What Annoys Jeff this Week?

1. Oat meal. I’ll admit it. I’m a fan of hot breakfast cereals as a group. Oatmeal, cream of wheat, grits, corn meal are all perfectly pleasing breakfast foods in my kitchen. Running unnaturally late one morning this week, I opted to try breakfast in the little coffee shop / doughnut place in the office. That was a mistake. I saw oatmeal on their menu and thought to myself “self, how badly could a place screw up oatmeal?” The answer to that was a watery mess that had far more in common with the average soup than any kind of oatmeal one might expect to be served. That’s going to be a hard no from me, thanks. When the response from the manager is “yeah, that’s the new recipe we’re supposed to use. Nobody likes it,” I feel like you could have warned a guy ahead of time. Personally I’m 100% open to employee recommendations that warn me not to order something on the menu because it sucks. Not great business perhaps, but it would have been top notch customer service.

2. Telling me to smile more. Mostly I smile when I’m happy… not when I’m focusing in on the 13th revision of a PowerPoint slide or enduring the 3rd hour of a meeting that should have been an email. The fact that my face tends to go rather blank and the corners of my mouth draw towards a scowl in front of my computer terminal aren’t necessarily a commentary on anyone… Though I suppose it could be if it’s someone who tells me to “just smile” one more time. I’ll reserve those clear eyed, happy looks for times that don’t involve spending eight hour clips tethered to a cubicle. Otherwise I just end up walking around with a fake smile plastered right below my dead eyes like so many other drones who don’t seem to know what a smile is actually meant to convey.

3. Responsibility. I want another dog. I also want another cat. I also want to go to the Buffy the Vampire Slayer convention in London this fall. I want a new truck and maybe a plunge pool in the back yard. I want a remodeled master bathroom and new kitchen countertops too. I am, however, not currently getting any of these things because I’m making at least a passing effort at behaving responsibly and in a mostly adult manner. This leads me to believe that responsibility and behaving in an adult manner is stupid, largely unfulfilling, and generally annoying. In a world where the penalty for behaving utterly irresponsibly seems fairly low, I feel like I’m getting the worst end of this bargain.

Two out of three…

I have a standing order with Amazon to deliver dog food, cat food, and litter on a monthly basis. It hasn’t been an altogether satisfying relationship thus far. Two out of the last three orders have been what I’ll just call “defective.” Today’s order included a bag of cat food in fine shape, a box of cat litter in fine condition, and a bag of dog food with a blown out corner that emptied half the bag’s contents out into the shipping box.

Look, the dogs loved the fact that I schlepped this 50 pound box through the middle of the house trailing kibble behind me, but it wasn’t the kind of experience I’d have paid for if given the opportunity. I’m a simple guy who just wants things to arrive undamaged. I don’t feel like that’s really an unreasonable position on my part as the consumer.

I dutifully fired up Amazon’s customer service chat and to their credit they immediately offered to ship out another bag of food or give me a refund. The Amazon business model is a real wonder of the modern – as it seems it’s cheaper for them to replace every fourth or fifth thing I buy than it is to spend a few extra cents on proper packaging for their products.

******

Job 1: In the post about what annoys Jeff, what was wrong with the bag of dog food in the latest Amazon order?
Job 2: Return the stretch of the annoyances post from "I dutifully fired" through "for their products.", word for word.

Data block:
******

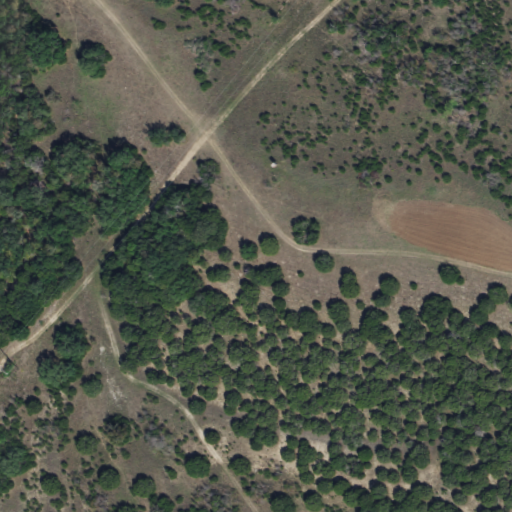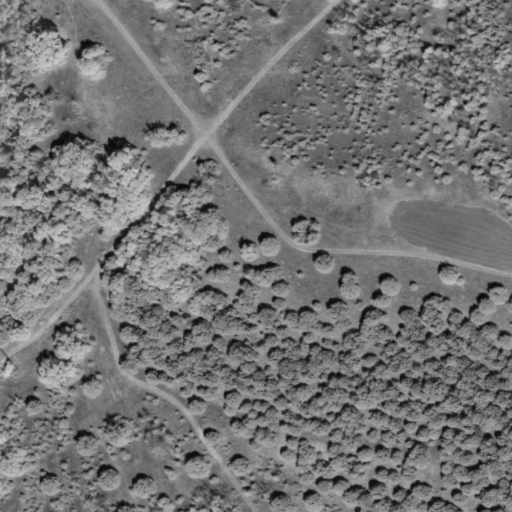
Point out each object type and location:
power tower: (14, 365)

******

Worked solution 1: It had a blown-out corner that emptied half the bag's contents into the shipping box.

Worked solution 2:
I dutifully fired up Amazon’s customer service chat and to their credit they immediately offered to ship out another bag of food or give me a refund. The Amazon business model is a real wonder of the modern – as it seems it’s cheaper for them to replace every fourth or fifth thing I buy than it is to spend a few extra cents on proper packaging for their products.